The eyes lowered again. “I had trouble.”

“What kind of trouble?”

The eyes came up. Not hooded. “Trouble.”

Oh.

“Couldn’t get it up, Frank?” Keith asked, deliberately needling him.

Frank sighed, looked away again. “Too much beer. Astrid, she... at first she, it was odd, but she took offense. I mean, let’s face it, she was a real nice-looking girl and I guess the idea somebody couldn’t... perform, she found insulting... Anyway, then she laughed at me. Made fun of me.”

“That must have hurt.”

“It did. I... I had some beers, remember? I lashed out at her.”

“Lashed out how?”

“I... I slapped her.” He was reddening with shame. “Keith, I swear I never hit a girl before, and never have since. That night when I went home? I went in the can and I threw up.”

“Well,” Keith said. “That’s understandable.”

“Yeah, right?”

“You’d had a lot of beer.”

Brittany, her arms folded, her brown eyes hard, her long blonde hair surrounding her face like a hundred angry spiders had spun it, had just told Krista much the same story.
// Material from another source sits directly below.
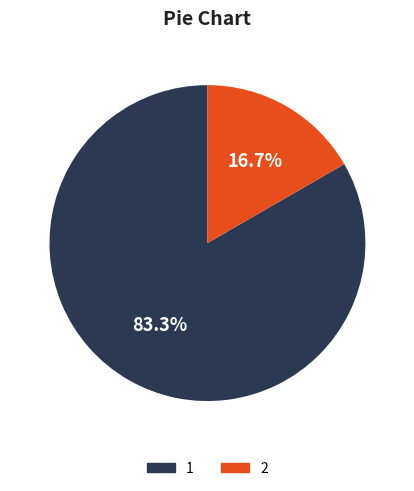

To the nearest percent, what is the difference between the largest and smallest slice percentages?

67%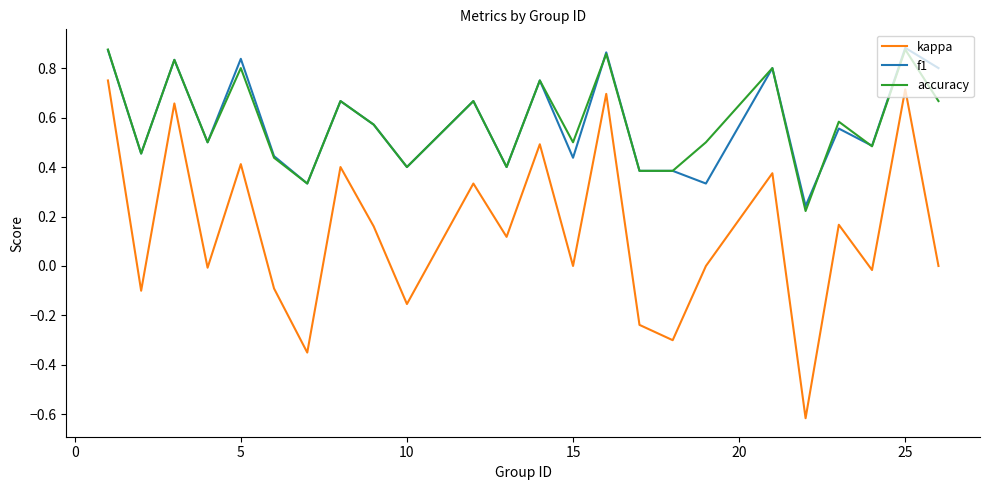

True or false: kappa has more than 2 interior local peaks.

True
With the interview app again in pause.

“Frank was in college,” she said, “I was still at GHS. We started going together — to me, it was a big deal. He was one of the most popular seniors when I was a sophomore. Now I was a junior and... look, if I was to tell you Frank and I did it when I was just sixteen, could he get in trouble for statutory whatever? After all this time?”

“No,” Krista said.

“Anyway, I really loved him. To me he was everything. Understand, I still love him.” She leaned forward, whispered. “Maybe now he’s not so big a deal, but I love him.”